Le CAE estime notamment que le PIB européen serait amputé de 4 % et celui de la France de 3 % (soit davantage que la crise de 2008 qui n'a coûté "que" 2,2 % de PIB à l’Hexagone). La hausse du prix des biens importés, et la baisse de l’activité économique entraînerait une chute du pouvoir d'achat équivalente, en moyenne, à un smic net mensuel pour les citoyens européens et une hausse du chômage.

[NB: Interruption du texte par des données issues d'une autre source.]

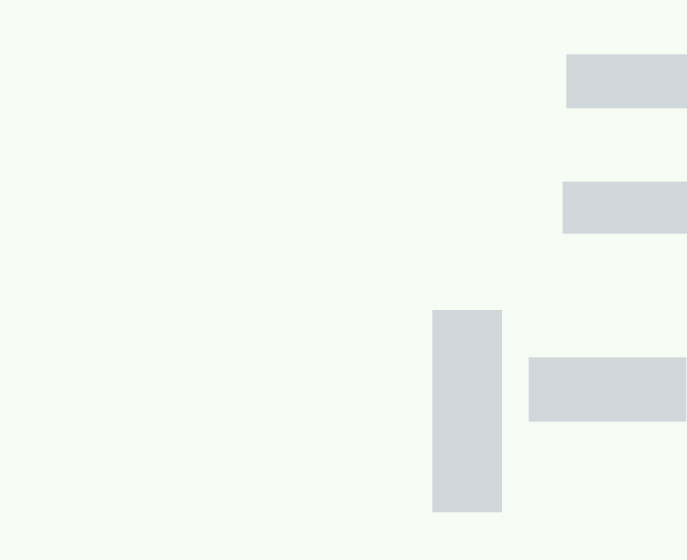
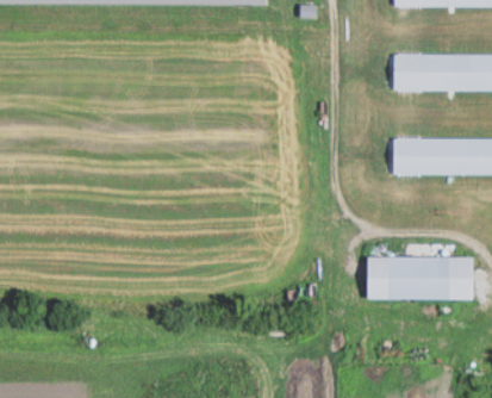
building: [432,309,503,513] -> none

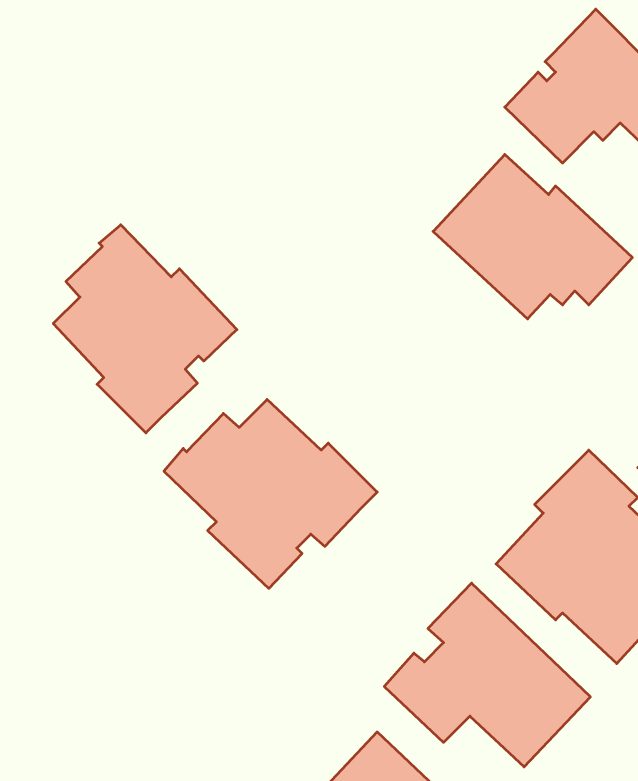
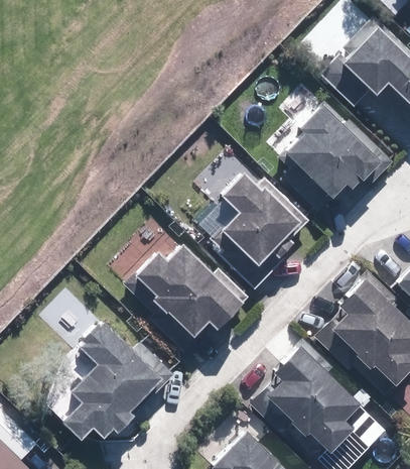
building: [53,225,237,433] -> none
building: none -> [223,172,303,265]
building: none -> [65,321,173,439]

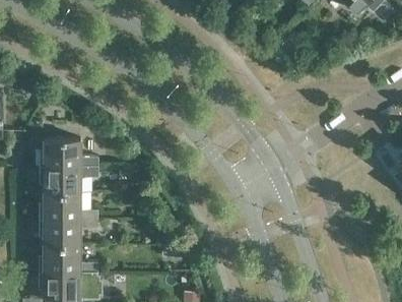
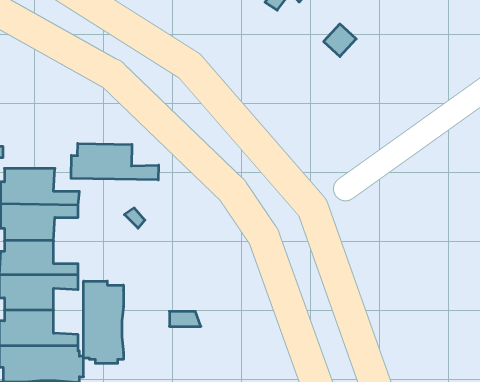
building: none -> [71,143,159,180]
building: none -> [84,281,123,363]

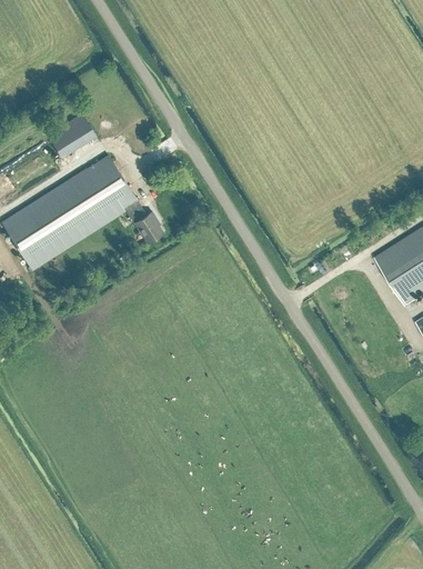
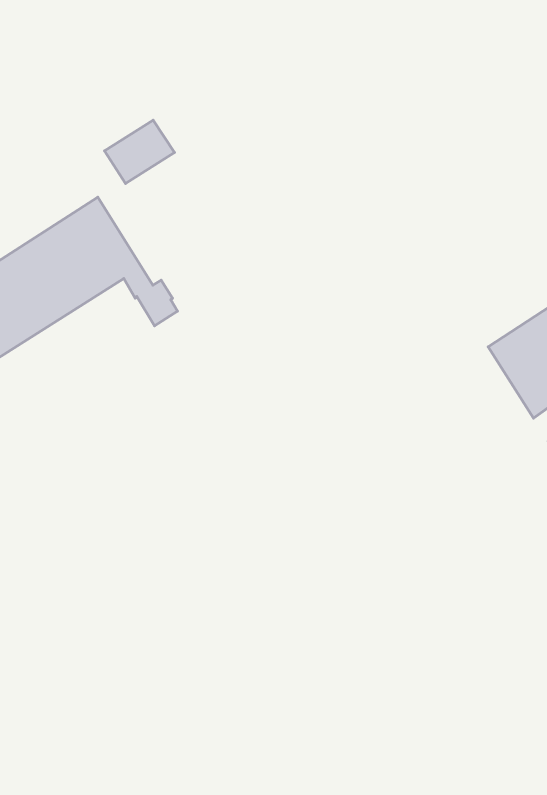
building: [49,113,97,157] -> [104,120,174,183]

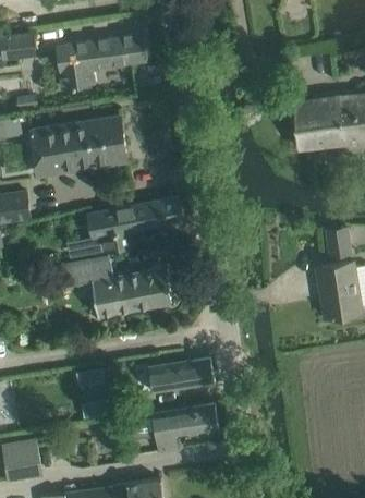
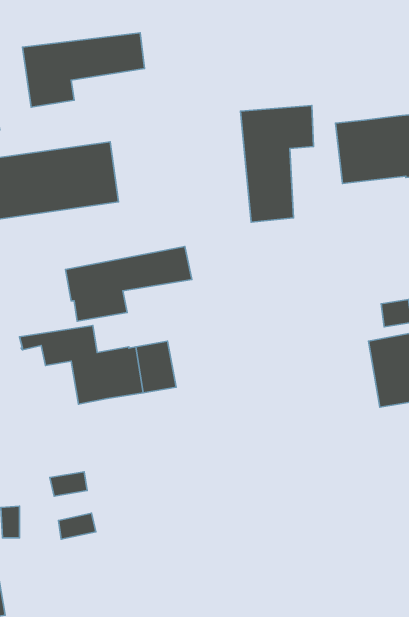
building: none -> [240,105,313,222]
building: [148,361,215,396] -> none
building: [131,405,218,453] -> none

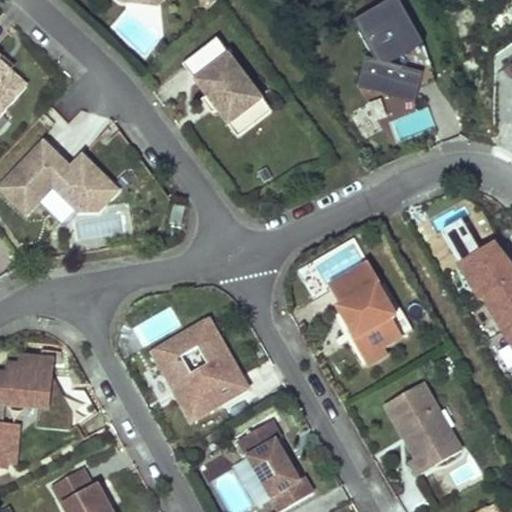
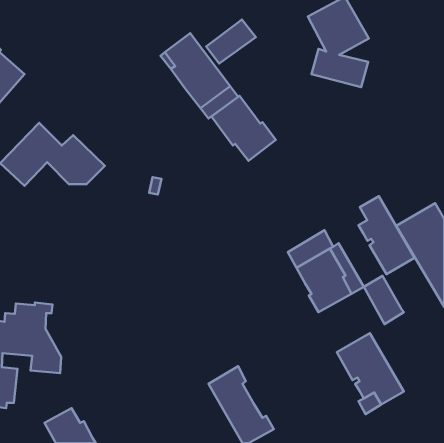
building: none -> [206,19,256,64]
building: none -> [211,96,276,161]
building: none -> [358,196,415,274]
building: none -> [364,276,404,324]
building: [152,318,248,420] -> none

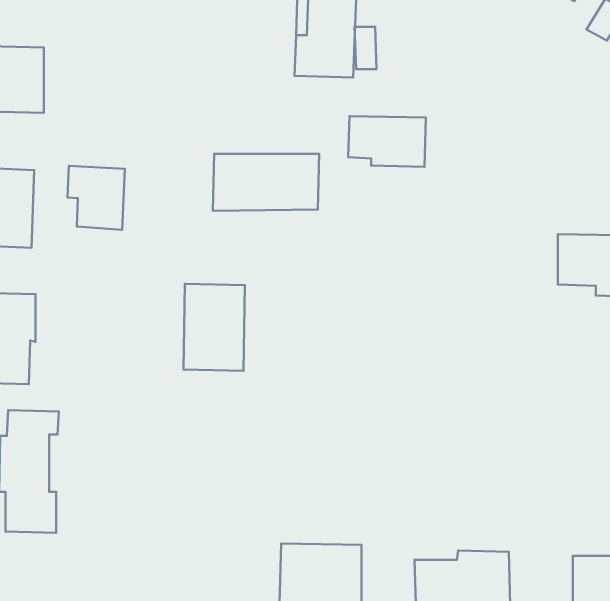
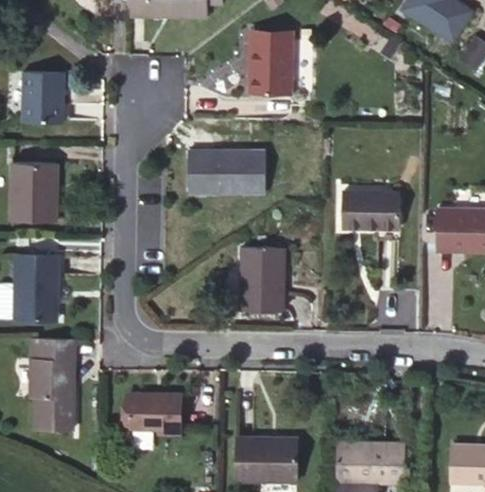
building: [348,116,426,167] -> [343,192,400,229]
building: [68,166,125,230] -> none
building: [183,284,245,371] -> [239,247,284,311]
building: none -> [125,392,178,435]

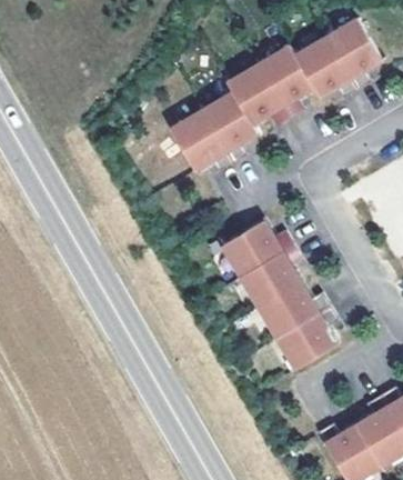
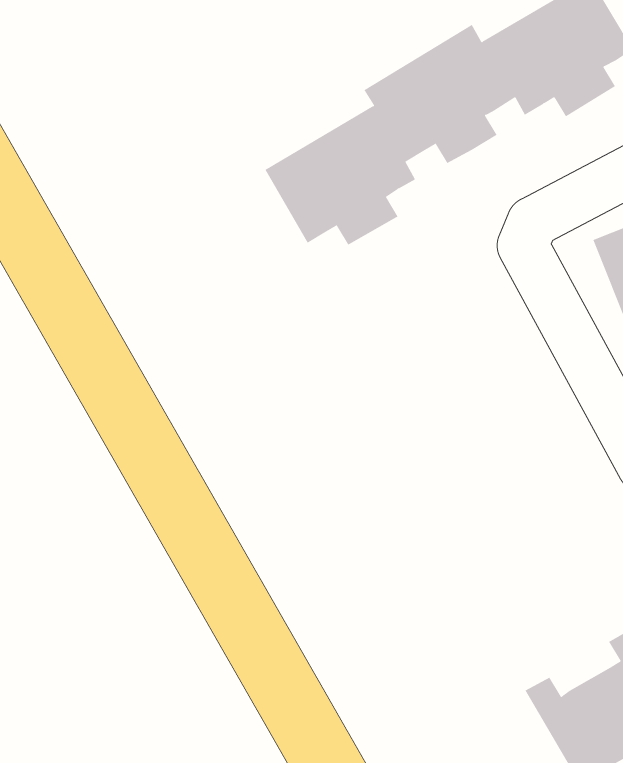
building: [221,220,339,369] -> none

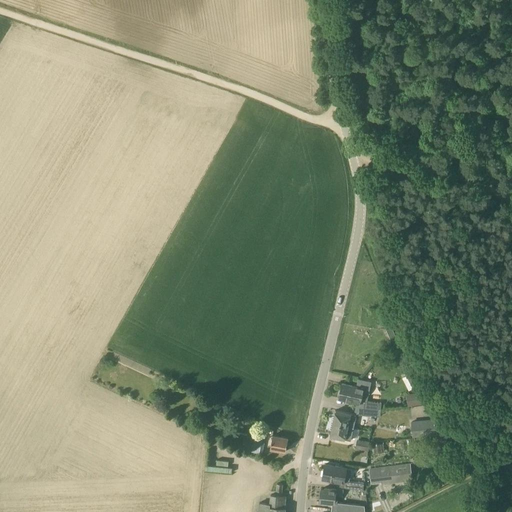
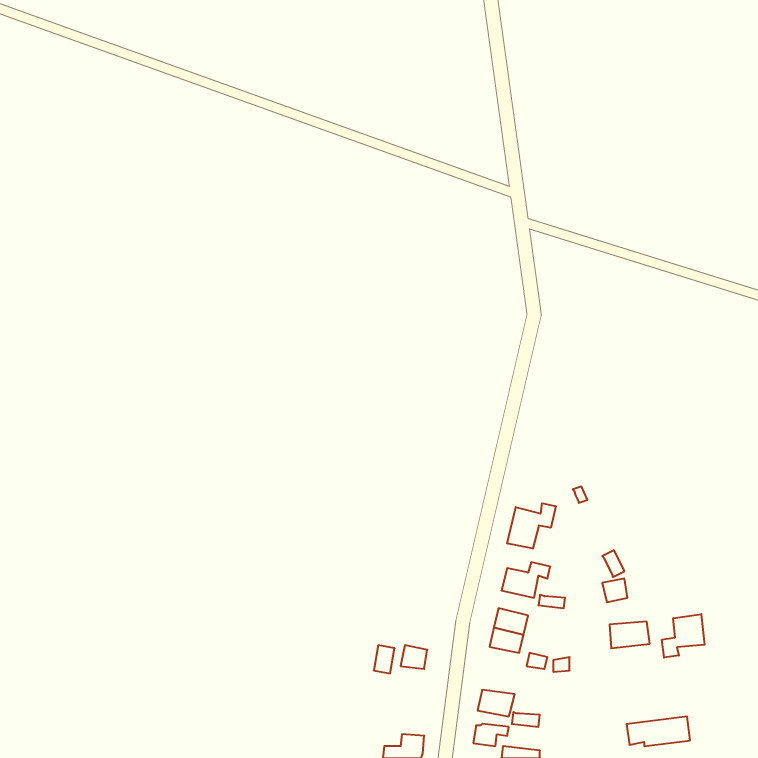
building: none -> [507,503,556,549]
building: none -> [662,614,705,658]
building: [369,464,412,484] -> [626,717,690,746]

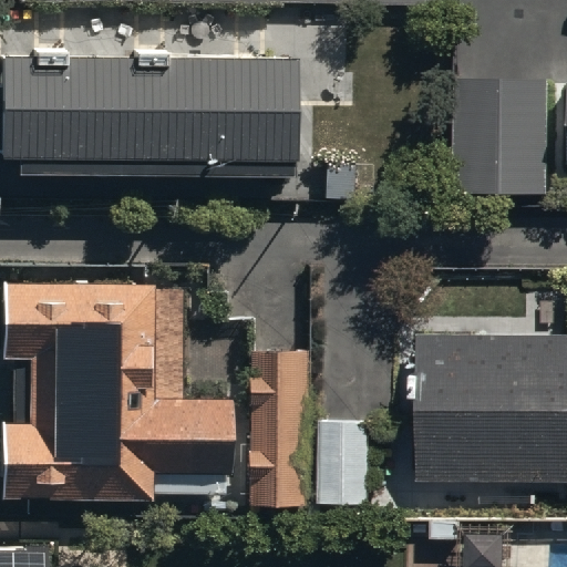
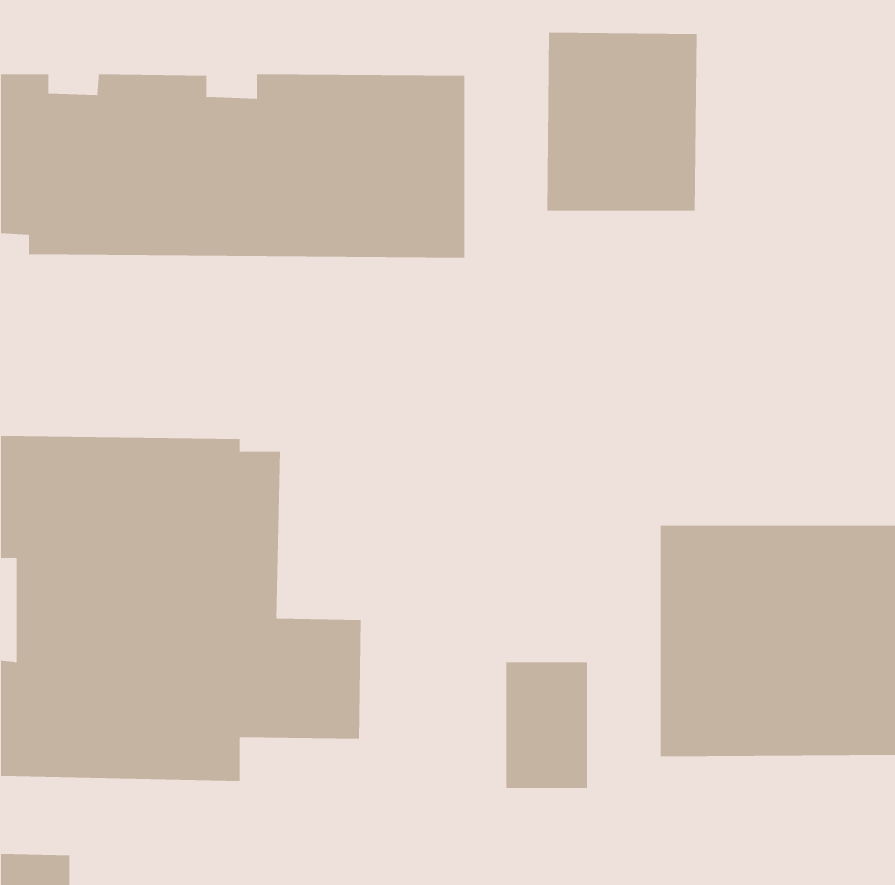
building: [455,80,550,193] -> [546,32,697,211]
building: [248,353,308,506] -> none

Tout le monde ne serait pas à égalité face à une guerre commerciale "totale". Les grandes puissances qui en sont à l’origine s'en sortiraient mieux que les "petits pays et ceux qui vivent essentiellement de leurs exportations", assurent les auteurs du rapport. La Chine, les États-Unis ou encore les grandes nations européennes disposent d’un marché intérieur suffisamment important pour qu’un coup de pouce à la consommation puisse limiter les effets des droits de douane. Ce n’est pas le cas de l'Irlande, du Mexique ou encore de la Corée du Sud, trois pays dont le PIB baisserait de 10 % ou plus, d’après les calculs du CAE.

"Probable" mais pas inévitable

La mise en place de barrières douanières tous azimut n’affecterait pas seulement l’économie mondiale à court terme. Le protectionnisme a des "effets négatifs de long terme, notamment via l’apparition d’une économie administrée peu favorable à l’innovation", soutiennent les auteurs, chantres assumés d’une mondialisation heureuse. Pour que les Apple, Uber ou Facebook de demain voient le jour, il faut des économies ouvertes à l’échange de biens, comme d’idées.

Les auteurs de l’étude qualifient ce scénario catastrophe de "probable" mais pas d’inévitable. L’offensive de Donald Trump contre le commerce mondial bénéficie, aux États-Unis, du soutien d’une partie de la population qui craint d’être les laissés-pour-compte de la mondialisation. Le Conseil d'analyse économique suggère de saper ce soutien en s'attaquant aux sources de dysfonctionnements du commerce mondial : tous les pays doivent être sur un pied d’égalité dans la grande bataille commerciale. La Chine ne doit pas pouvoir se revendiquer comme championne du libre-échange, tout en accordant, par exemple, de généreuses subventions aux exportateurs de panneaux photovoltaïques, rappellent les auteurs du rapport. Les pays européens doivent aussi continuer à signer des accords commerciaux bilatéraux, afin de mettre autant de bâtons dans les roues des protectionnistes, comme Donald Trump. Des solutions qui risquent, cependant, de prendre du temps à appliquer. Peut-être trop pour pouvoir faire barrage à la guerre commerciale qui couve.